Tengo, queridos lectores, el mayor de los respetos por el Ejército mexicano. Me ha tocado conocerlo de cerca en muchas circunstancias y condiciones a lo largo de mi vida, desde en las actividades de rescate y auxilio a la población, en desastres naturales, hasta en las tareas que más recientemente, se les ha involucrado, relacionadas con el combate al narcotráfico y al crimen organizado.
Conocí también un lado mucho más oscuro y lamentable, el del uso que hizo del Ejército el poder político para perseguir y reprimir a movimientos sociales, no sólo en las tristes jornadas de las protestas estudiantiles de 1968, tan brutalmente reprimidas, sino en lo que se conoce como la Guerra Sucia y que tuvo lugar principal, pero no únicamente, en Morelia, Guerrero y Oaxaca, en los años setenta y ochenta del siglo pasado.
Sí bien, casi todos se concentran en 2006, como el año en que las Fuerzas Armadas salen a hacerle frente al crimen organizado, lo cierto es que por lo menos, desde la década de los noventa, su presencia venía en un silencioso aumento.
Lo que rompió la dinámica fue la decisión de convertirlos en el principal brazo ejecutor de la política de combate al narcotráfico, y evidentemente conforme su participación ha crecido, también ha disminuido la urgencia por reparar o crear, una Policía nacional eficaz.
El grado de deterioro es hoy tal que no existe otra instancia capaz de darle batalla, literalmente hablando, al narco.

____

COMPLETA LO SIGUIENTE.
**A)** Transcribe literalmente el fragmento del texto sobre el Ejército mexicano que comienza con "Conocí también un" y continúa hasta "un silencioso aumento.".
**B)** Resume en dos oraciones el texto sobre el Ejército mexicano.

Entradas de datos extraídas
____

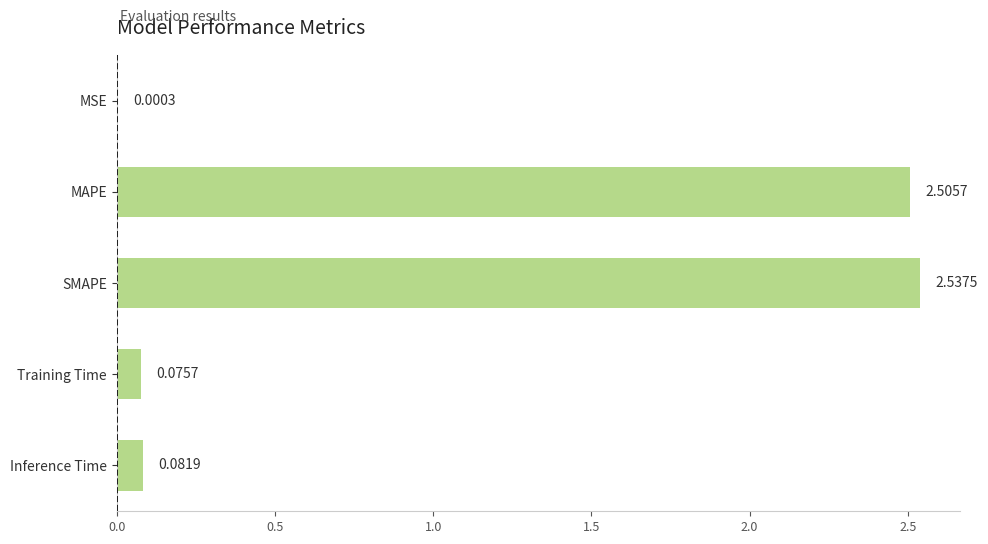

What is the sum of all values?

5.2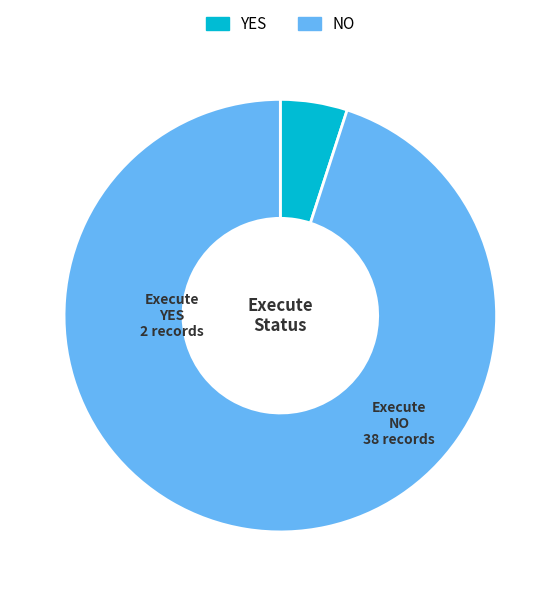

True or false: YES accounts for 5% of the total.

True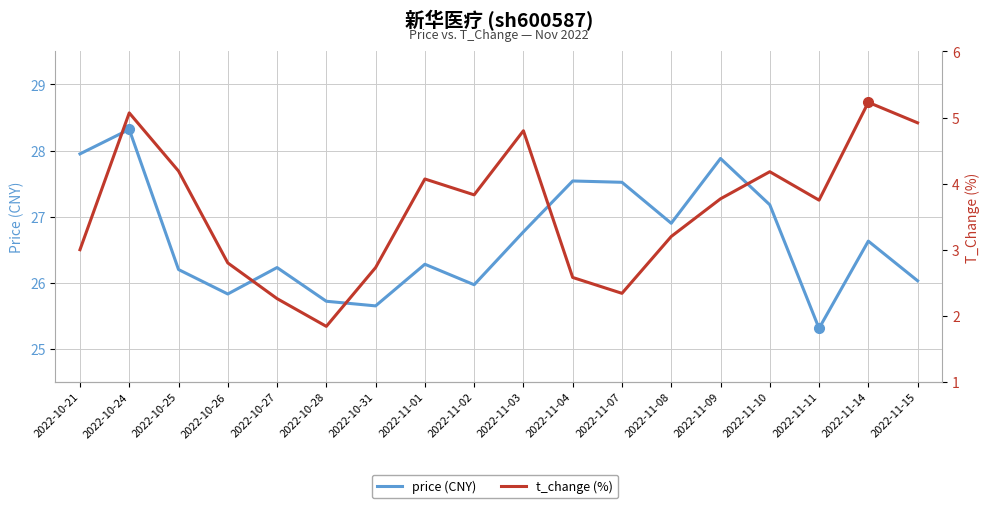

True or false: price (CNY) and t_change (%) intersect in this chart.

False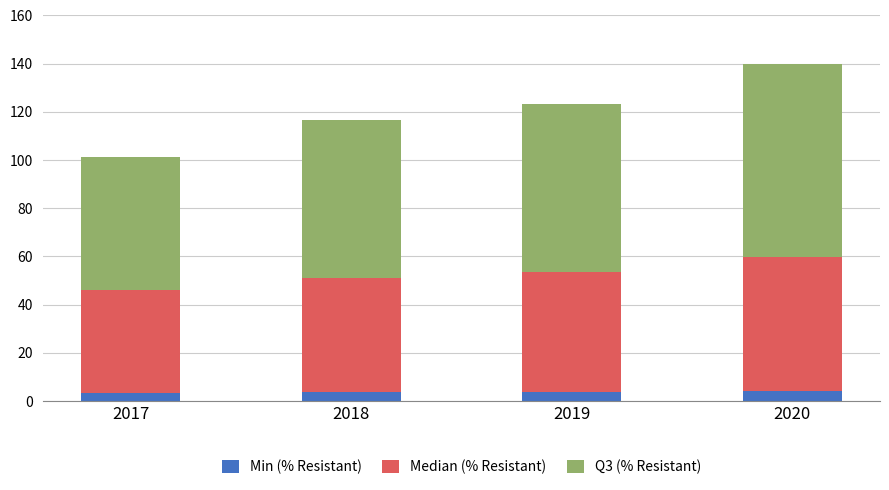

What is the average value of the Min (% Resistant) series?

3.7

____

SOLUCIONES.
**A)**
Conocí también un lado mucho más oscuro y lamentable, el del uso que hizo del Ejército el poder político para perseguir y reprimir a movimientos sociales, no sólo en las tristes jornadas de las protestas estudiantiles de 1968, tan brutalmente reprimidas, sino en lo que se conoce como la Guerra Sucia y que tuvo lugar principal, pero no únicamente, en Morelia, Guerrero y Oaxaca, en los años setenta y ochenta del siglo pasado.
Sí bien, casi todos se concentran en 2006, como el año en que las Fuerzas Armadas salen a hacerle frente al crimen organizado, lo cierto es que por lo menos, desde la década de los noventa, su presencia venía en un silencioso aumento.

**B)** Quien escribe expresa un gran respeto por el Ejército mexicano, que ha conocido tanto en tareas de rescate y de combate al crimen organizado como en su uso por el poder político para reprimir movimientos sociales, por ejemplo en 1968 y durante la Guerra Sucia. Aunque su presencia frente al crimen organizado venía creciendo desde los noventa, convertirlo en el principal brazo ejecutor contra el narcotráfico redujo la urgencia de crear una Policía nacional eficaz, y hoy no existe otra instancia capaz de combatir al narco.